> _What you have to do_
Write out the entries below verbatim, everything from the start of the entries down to the line containing "pct25, pct95, pct05", and leave the pictures out of your answer.

Segment Start: Data to examine

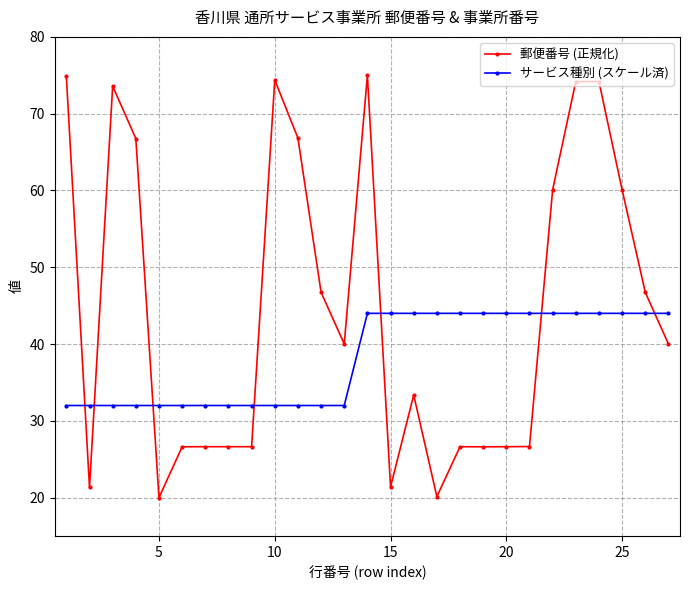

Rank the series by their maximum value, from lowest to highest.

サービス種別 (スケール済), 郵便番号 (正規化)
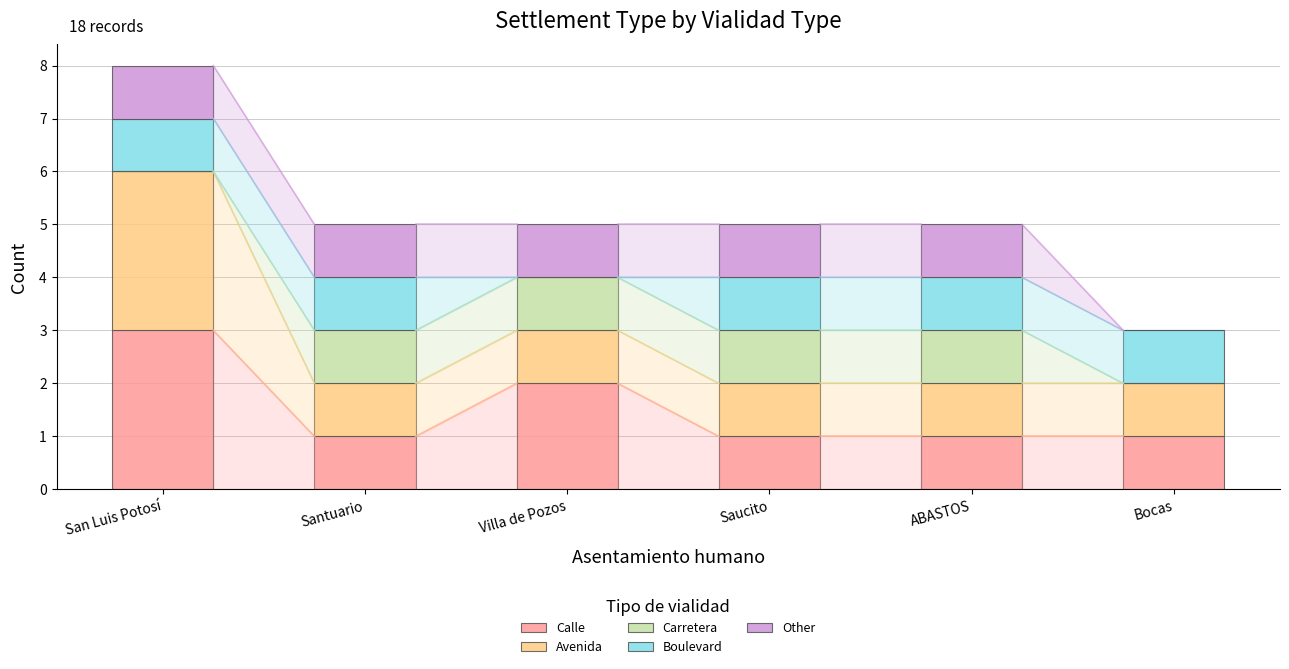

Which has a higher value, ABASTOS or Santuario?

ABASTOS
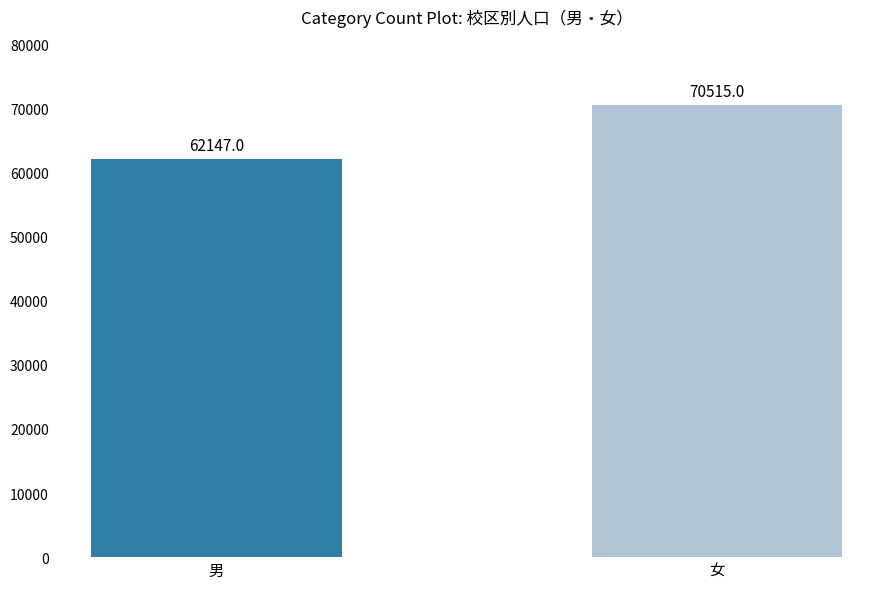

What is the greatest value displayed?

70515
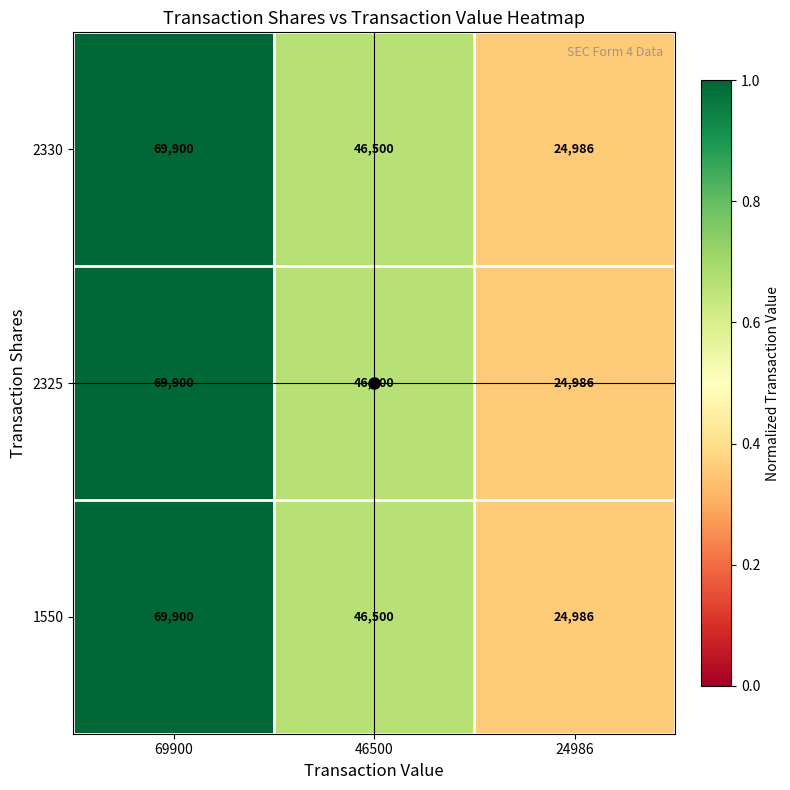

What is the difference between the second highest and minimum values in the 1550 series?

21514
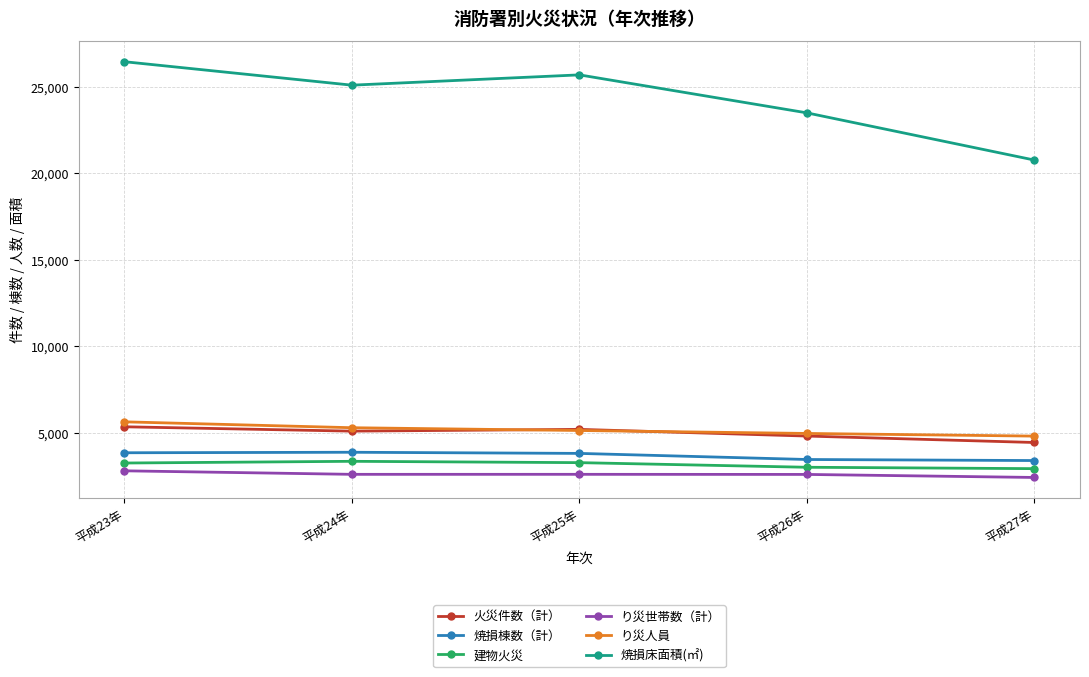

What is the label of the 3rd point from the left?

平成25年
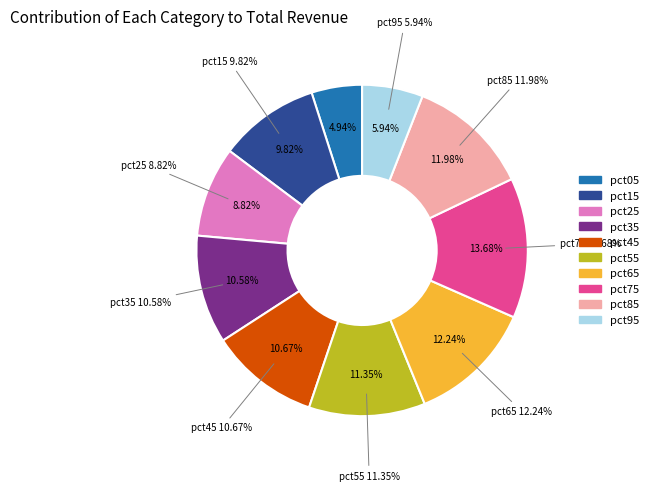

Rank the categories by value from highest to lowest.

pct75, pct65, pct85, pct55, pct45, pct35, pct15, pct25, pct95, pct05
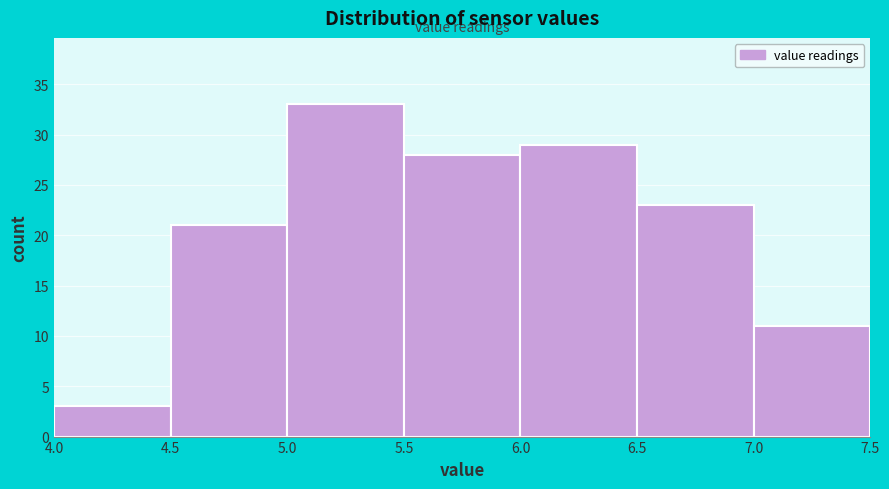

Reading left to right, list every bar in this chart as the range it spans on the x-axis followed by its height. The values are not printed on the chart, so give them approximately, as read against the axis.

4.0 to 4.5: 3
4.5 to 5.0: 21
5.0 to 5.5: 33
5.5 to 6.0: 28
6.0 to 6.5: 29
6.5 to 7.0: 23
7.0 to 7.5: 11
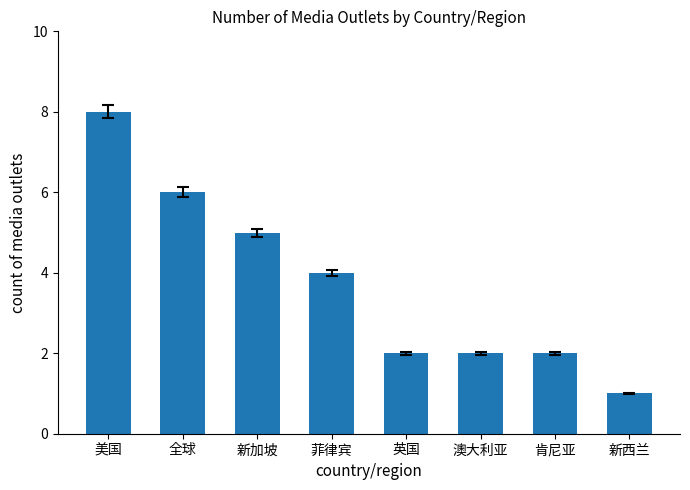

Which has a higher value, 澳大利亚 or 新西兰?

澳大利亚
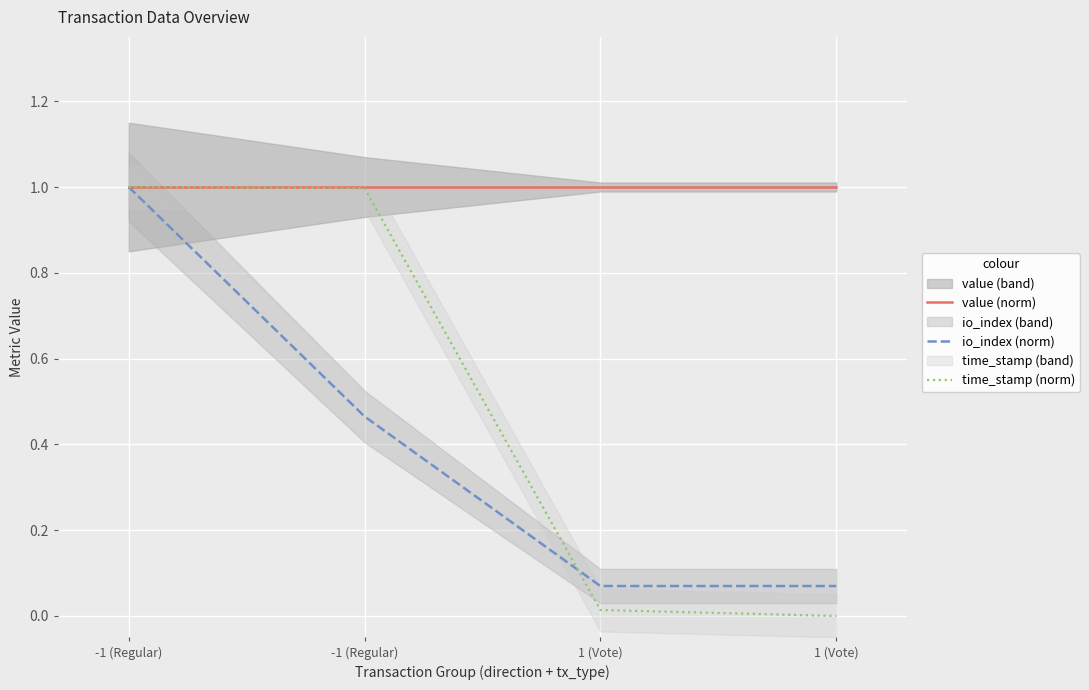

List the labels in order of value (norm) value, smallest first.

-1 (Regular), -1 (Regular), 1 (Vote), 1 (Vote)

Segment End: Data to examine

> _Response to this exercise_
Rank the series by their maximum value, from lowest to highest.

サービス種別 (スケール済), 郵便番号 (正規化)

Which has a higher value, ABASTOS or Santuario?

ABASTOS

What is the greatest value displayed?

70515

What is the difference between the second highest and minimum values in the 1550 series?

21514

What is the label of the 3rd point from the left?

平成25年

Rank the categories by value from highest to lowest.

pct75, pct65, pct85, pct55, pct45, pct35, pct15, pct25, pct95, pct05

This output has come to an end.